I saw on an earlier post that some one gave out the name of Jim Glass as the contact person at Evotek, was that a mistake or are there both a Jim and a Tim. It does not really matter, because what I am reading here on AT is something I thought I would never see again in the archery industry. It appears that you personally are out making dealer calls and are willing to take the time to answer questions here on AT. I have not seen that type of commitment from a bow manufacturer for many years. Again I have not seen or herd of an owner (I am assuming you are the owner) working with not only the dealers, but the end users like you are since the King “Fred Bear” him self.

Now don’t get me wrong, I am praising your commitment, not your bow. I will let you know if it is everything I hope it will be, when I shoot one. Also, for those who think I am kissing up to see if I can get a free bow, my local dealer has them on order and I will be trying one from them and paying cash for it, if I like it.


Old Time Dealer


PS. I just reread my reply and it came to me that someone out there in AT land, is going to get mad because I compared you to Fred Bear. For the record, there is not another person out there who compares to Fred Bear at this time. I am just saying Fred Bear got his start calling on dealers and working with the end users at tournaments, not spending 3 mil in advertising per year.


----------



## evoteker (Sep 20, 2006)

*cool*

Old Time Dealer that was a great post 
I hope to see you shooting a EVOTEK bow soon and when you do maybe I will put you on a big buck in Ohio:wink: 
I have a American Hunter and have a Stalker on order, when it show's up I will PM you and might take the drive to see you.


----------



## pseshooter300 (Oct 16, 2005)

im going to Evotek myself wating on the bow to get in i also got my bow from Kris Kustom Archery. Im definatly looking forword to getting it and setting it up for the 2007 3D season. I will post pics of the bow when i set it up.


----------



## evotek (Jun 5, 2006)

Old Time Dealer,

Since I can't show the smile on my face to have someone out there provide me with this type of compliment.... 

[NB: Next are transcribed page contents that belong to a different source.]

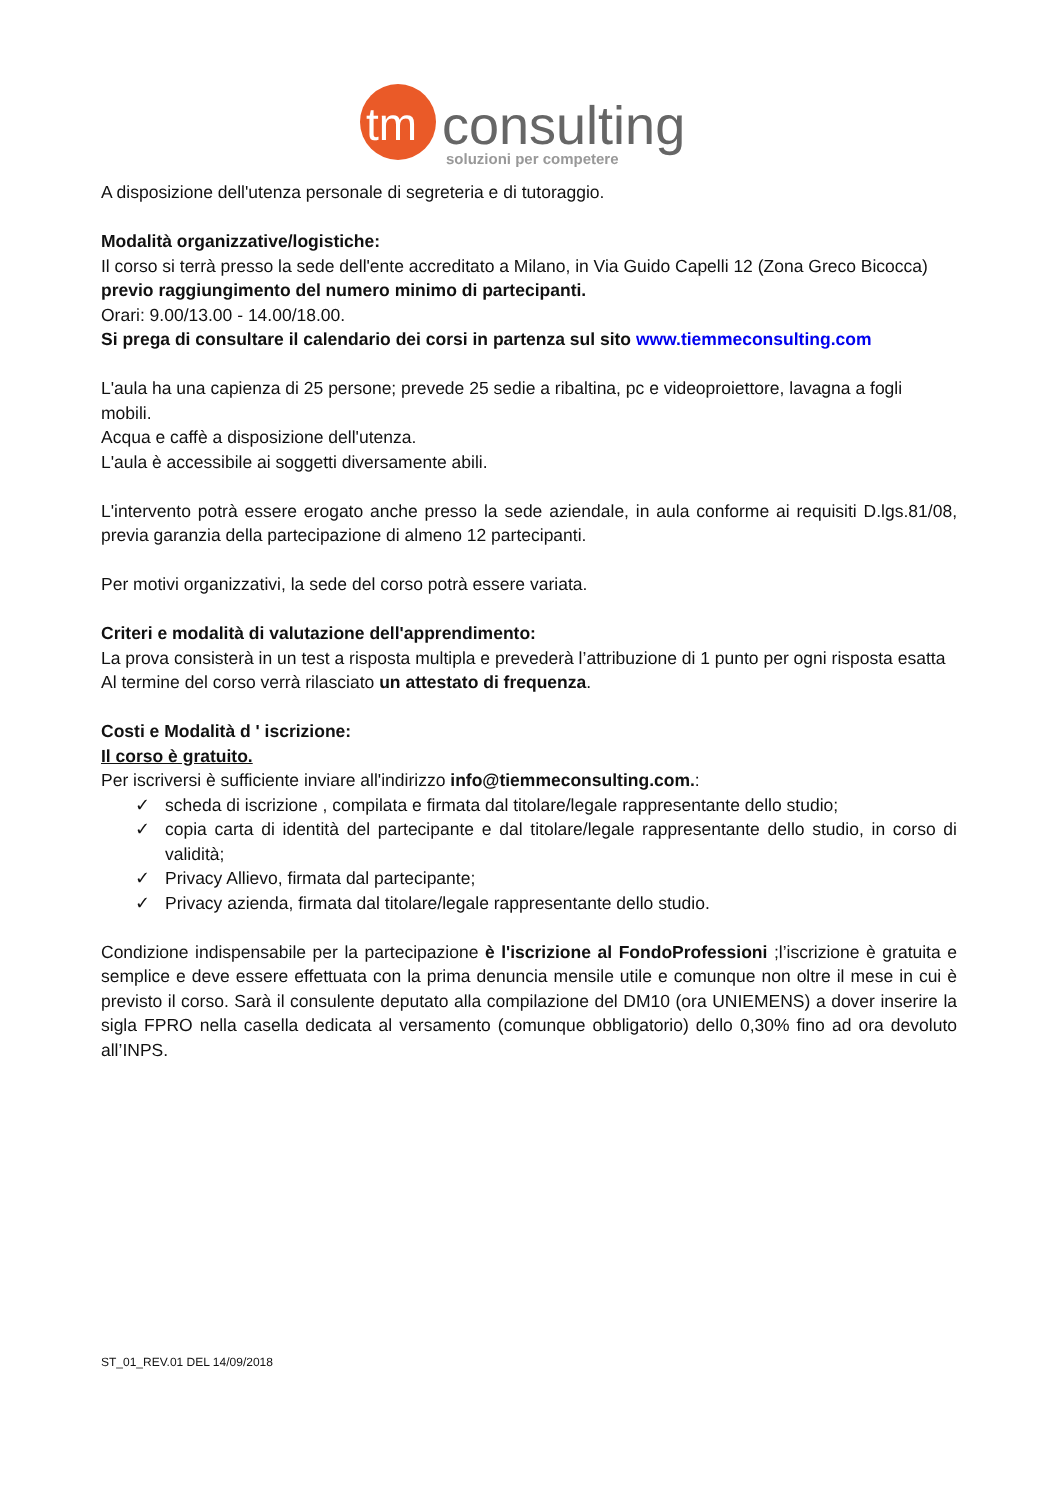tm
consulting
soluzioni per competere
A disposizione dell'utenza personale di segreteria e di tutoraggio.
Modalità organizzative/logistiche:
Il corso si terrà presso la sede dell'ente accreditato a Milano, in Via Guido Capelli 12 (Zona Greco Bicocca)
previo raggiungimento del numero minimo di partecipanti.
Orari: 9.00/13.00 - 14.00/18.00.
Si prega di consultare il calendario dei corsi in partenza sul sito www.tiemmeconsulting.com
L'aula ha una capienza di 25 persone; prevede 25 sedie a ribaltina, pc e videoproiettore, lavagna a fogli mobili.
Acqua e caffè a disposizione dell'utenza.
L'aula è accessibile ai soggetti diversamente abili.
L'intervento potrà essere erogato anche presso la sede aziendale, in aula conforme ai requisiti D.lgs.81/08, previa garanzia della partecipazione di almeno 12 partecipanti.
Per motivi organizzativi, la sede del corso potrà essere variata.
Criteri e modalità di valutazione dell'apprendimento:
La prova consisterà in un test a risposta multipla e prevederà l’attribuzione di 1 punto per ogni risposta esatta
Al termine del corso verrà rilasciato un attestato di frequenza.
Costi e Modalità d ' iscrizione:
Il corso è gratuito.
Per iscriversi è sufficiente inviare all'indirizzo info@tiemmeconsulting.com.:
✓ scheda di iscrizione , compilata e firmata dal titolare/legale rappresentante dello studio;
✓ copia carta di identità del partecipante e dal titolare/legale rappresentante dello studio, in corso di validità;
✓ Privacy Allievo, firmata dal partecipante;
✓ Privacy azienda, firmata dal titolare/legale rappresentante dello studio.
Condizione indispensabile per la partecipazione è l'iscrizione al FondoProfessioni ;l’iscrizione è gratuita e semplice e deve essere effettuata con la prima denuncia mensile utile e comunque non oltre il mese in cui è previsto il corso. Sarà il consulente deputato alla compilazione del DM10 (ora UNIEMENS) a dover inserire la sigla FPRO nella casella dedicata al versamento (comunque obbligatorio) dello 0,30% fino ad ora devoluto all’INPS.
ST_01_REV.01 DEL 14/09/2018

I can only aspire to attain a fraction of the respect that has been given to a gentleman such as Fred Bear and only hope that I can represent Evotek in a manner that our fellow archers will appreciate. Thank You.

Furthermore, I would like to update you, along with the other AT'ers viewing this thread. I am the son of Jim (owner) and along with my two brothers we are visiting shops and attending events as representatives of Evotek who love archery. I am currently in North Carolina visiting some shops and friends in this fine state and I only hope that one day I can have the privilege of shaking your hand and possibly sharing a campfire with someone such as yourself. If there are any questions that you have regarding Evotek or just archery in general send me a pm.

Thanks once again
Tim Glass


----------



## 12point chaser (Apr 11, 2006)

u gusy who are odering these bows will not be disapointed i bought mine 2 weeks ago and absolutly love it

evotek u guys did one hek of a job


----------